--- START ---

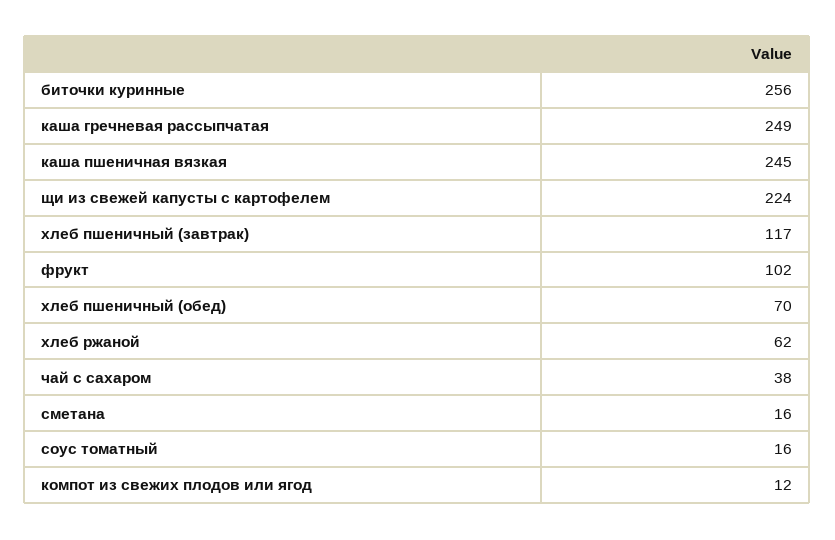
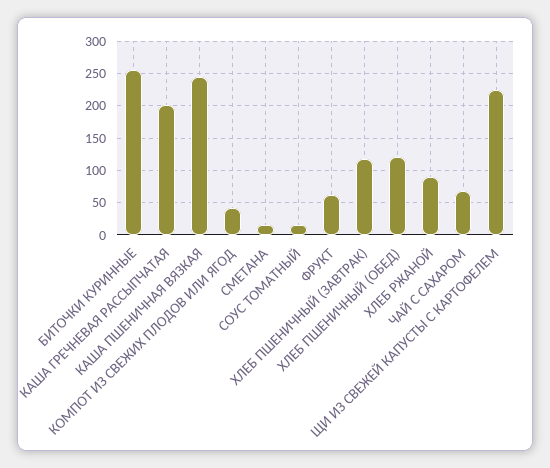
  {
    "биточки куринные": 256,
-   "каша гречневая рассыпчатая": 249,
+   "каша гречневая рассыпчатая": 200,
    "каша пшеничная вязкая": 245,
    "щи из свежей капусты с картофелем": 224,
    "хлеб пшеничный (завтрак)": 117,
-   "фрукт": 102,
+   "фрукт": 60,
-   "хлеб пшеничный (обед)": 70,
+   "хлеб пшеничный (обед)": 120,
-   "хлеб ржаной": 62,
+   "хлеб ржаной": 90,
-   "чай с сахаром": 38,
+   "чай с сахаром": 70,
    "сметана": 16,
    "соус томатный": 16,
-   "компот из свежих плодов или ягод": 12
+   "компот из свежих плодов или ягод": 40
  }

--- END ---

• Instruction:
Copy each line of the records that has "хлеб" in it.

• Written solution:
    "хлеб пшеничный (завтрак)": 117,
-   "хлеб пшеничный (обед)": 70,
+   "хлеб пшеничный (обед)": 120,
-   "хлеб ржаной": 62,
+   "хлеб ржаной": 90,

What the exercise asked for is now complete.